LLM translation validator
When an LLM translates copy, you usually cannot read the target language well enough to know whether it stayed faithful. Back-translation is the classic trick: translate to the target language, then translate the result back to the source. If the round trip drifts, the forward translation probably did too. This tool runs both legs with your own OpenAI key and shows them side by side.
How it works
On run, the tool sends two sequential requests to
https://api.openai.com/v1/chat/completions. The first asks the model to
translate your source text into the chosen target language and return only the
translation. The second feeds that output back in and asks for a translation
back into the source language. Both calls use temperature 0 for stable,
repeatable results, and everything happens directly between your browser and
OpenAI — there is no Gera backend in the loop.
Tips and notes
- Read for meaning, not wording. Synonyms and reordered clauses in the back-translation are fine. Watch for changed numbers, dropped clauses, or new claims that were not in your original.

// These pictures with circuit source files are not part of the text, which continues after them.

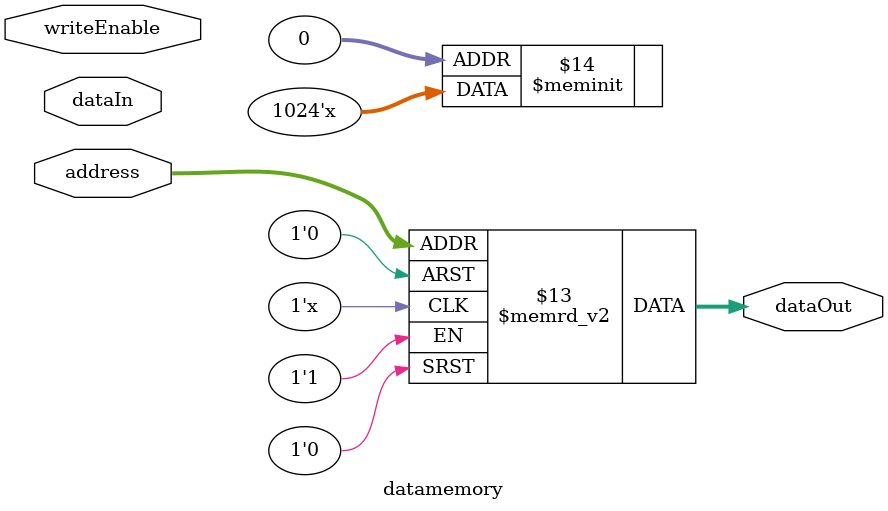
<source format=v>

module datamemory
#(
    parameter addresswidth  = 7,
    parameter depth         = 2**addresswidth,
    parameter width         = 8
)
(
    output reg [width-1:0]      dataOut,
    input [addresswidth-1:0]    address,
    input                       writeEnable,
    input [width-1:0]           dataIn
);


    reg [width-1:0] memory [depth-1:0];

    always @(address) begin
        if(writeEnable)
            memory[address] <= dataIn;
        dataOut <= memory[address];
    end

endmodule
</source>
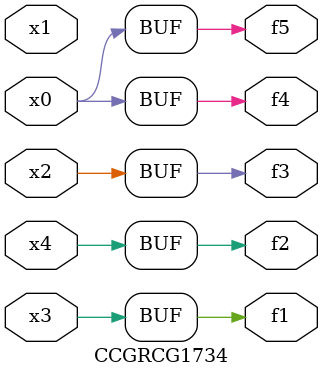
<source format=v>
module CCGRCG1734(
	input x0, x1, x2, x3, x4,
	output f1, f2, f3, f4, f5
);
	assign f1 = x3;
	assign f2 = x4;
	assign f3 = x2;
	assign f4 = x0;
	assign f5 = x0;
endmodule

</source>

- Test idioms and product names. These are where translation most often breaks; a back-translation that literalises an idiom is a clear warning.
- Short segments isolate problems. Validating one sentence at a time makes it obvious which line drifted, instead of one long blurry paragraph.
- Pair with a native reviewer for anything shipping. Back-translation narrows where to look but does not replace a human who reads the target language.